Sunday, May 08, 2005

The Decline and Fall of the Catholic Church in America

I finished a fascinating book recently: The Decline and Fall of the Catholic Church in America by David Carlin. Unlike many liberal or progressive Catholic authors he recognizes that the U.S. Church has been in a steep decline in the post-Vatican II era, and he does not prescribe married and women priests or the election of bishops by the laity as the solution. On the other hand he is no traditionalist either, he calls Vatican II an historically necessary event and does not call for a return to the Tridentine Mass and a retreat into the “Catholic ghetto.” So what does he believe?

Well, his basic thesis is that three forces came together at the same time to knock our Church on its heels: Vatican II, the acceptance of Catholics into mainstream American culture, and the rise of secularism as the dominant force in that culture. Carlin makes the case that from the founding of our nation until the 1960's America had a Protestant culture, and Catholics were an excluded and sometimes persecuted minority within that culture. While this position had many drawbacks, one benefit to living in the “Catholic ghetto” was that it tended to preserve the solidarity and cultural identity of Catholics while shielding them from the influence of the broader culture.

This isolation was not just an American phenomenon, rather Carlin asserts that is was in part a deliberate strategy put in place by the council of Trent and the counter-Reformation.
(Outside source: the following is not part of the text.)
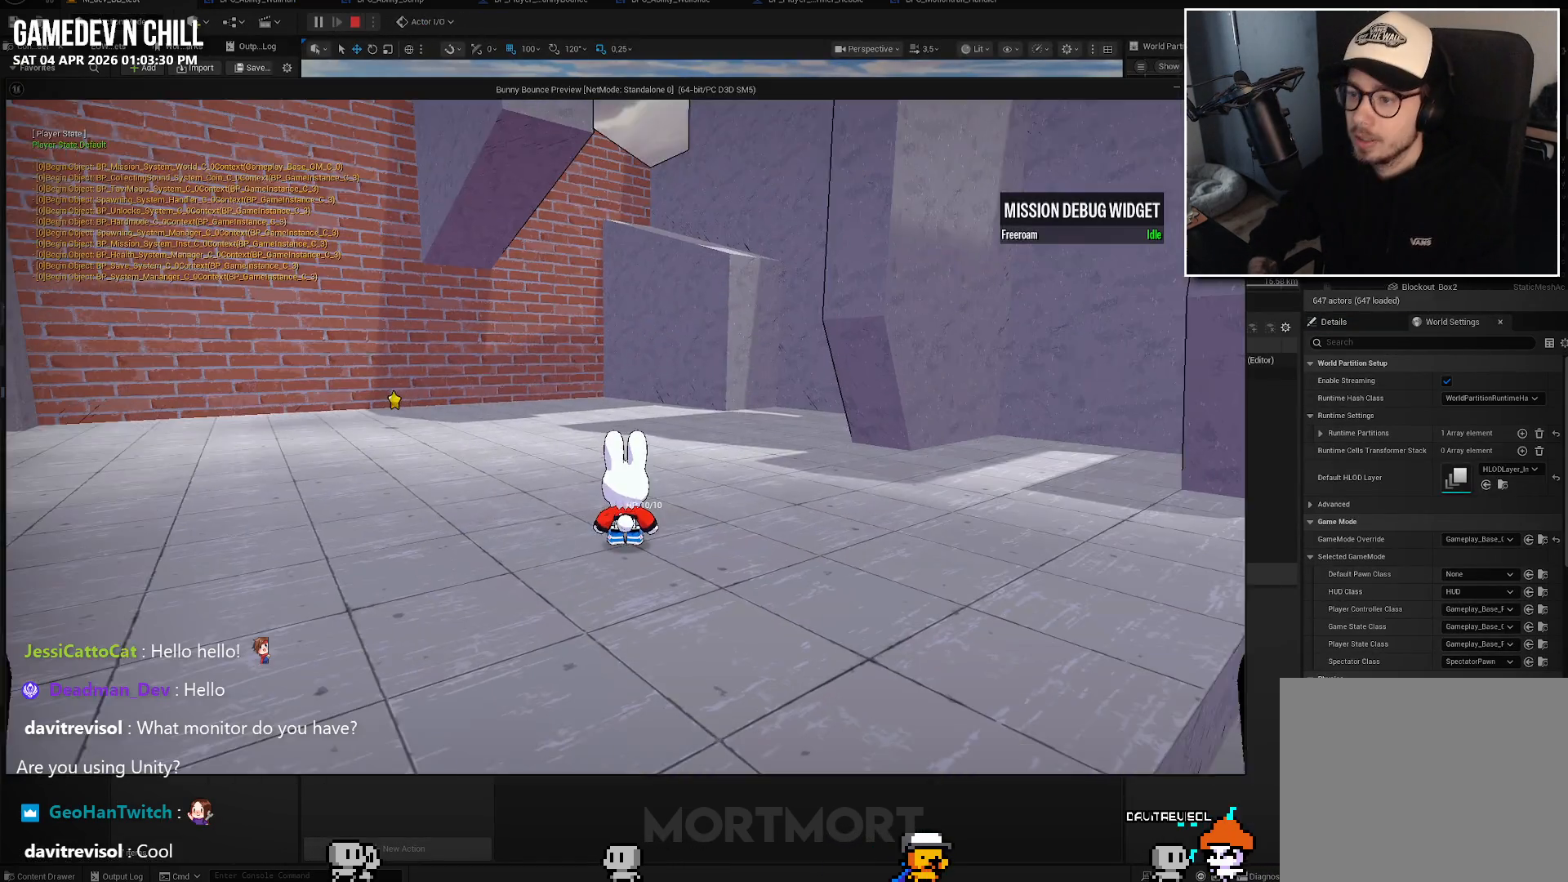
Gameplay with a controller (Xbox layout); each line is a JSON object with the inputs held at the frame after it. "events" lists button and stick changes between this image and that frame as [ms after this image, input, new state], when the widget could be followed in between. Not read: right_stick.
{"buttons": [], "left_stick": "down", "events": [[317, "left_stick", "right"], [483, "left_stick", "down"]]}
In response to the threat of the Reformation, the Church defined Protestantism as enemy number one and created a “fortress” mentality to protect the Church. By the time of Vatican II however, the Church fathers judged (in Carlin’s view correctly) that Protestantism was no longer a major threat and thus the “fortress” was no longer needed; in fact it now served as a barrier preventing the Church from effectively evangelizing to the world, hence the need for “aggiornamento.”

When the Berlin Wall fell and the Cold War ended, many Americans during the 1990's falsely assumed that there were no more enemies left in the world and that foreign policy was no longer relevant. In a similar way American bishops blindly assumed after Vatican II that the Church had no enemies left worth fighting and were caught completely unprepared when the cultural revolution of the Sixties overthrew American’s “Judeo-Christian” culture and replaced it with the rampant secularism that predominates today. Vatican II may have been necessary (though Carlin never fully explains why) but it came at the worst possible time; the Church threw open the gates of its fortress just as a brand new enemy arrived on the scene to storm the walls. And all this at the very time that socioeconomic forces were bringing more and more Catholic families out of the old ghettos and into mainstream American suburban middle-class life.

So what do we do now? Carlin admits he doesn’t have all the answers, but proposes that the first order of business is to officially declare that “secularism” (for lack of a better term) is the new enemy number one. He points out that people often define themselves as much by what they are against as by what they are for, consider for instance the recent elections. For the past 500 years many Catholics defined themselves as not Protestant, and now we can forge a similar unity by aggressively defining ourselves as not secularist.

Carlin was a Rhode Island state senator for over a decade and clearly he understand party politics. He draws a second analogy from politics and suggests that the Church needs to “tend to its base.” Politicians who spend all their time courting “middle of the road” voters while ignoring their hardcore supporters tend to lose elections; Carlin suggests that the Church has spent too much time and effort trying to make itself appealing to lukewarm and largely secularized Catholics while ignoring the needs and demands of the most orthodox and loyal Catholics who make up its base.

None of these ideas were entirely new to me but Carlin brings them all together in a compelling and readable book. I highly recommend it.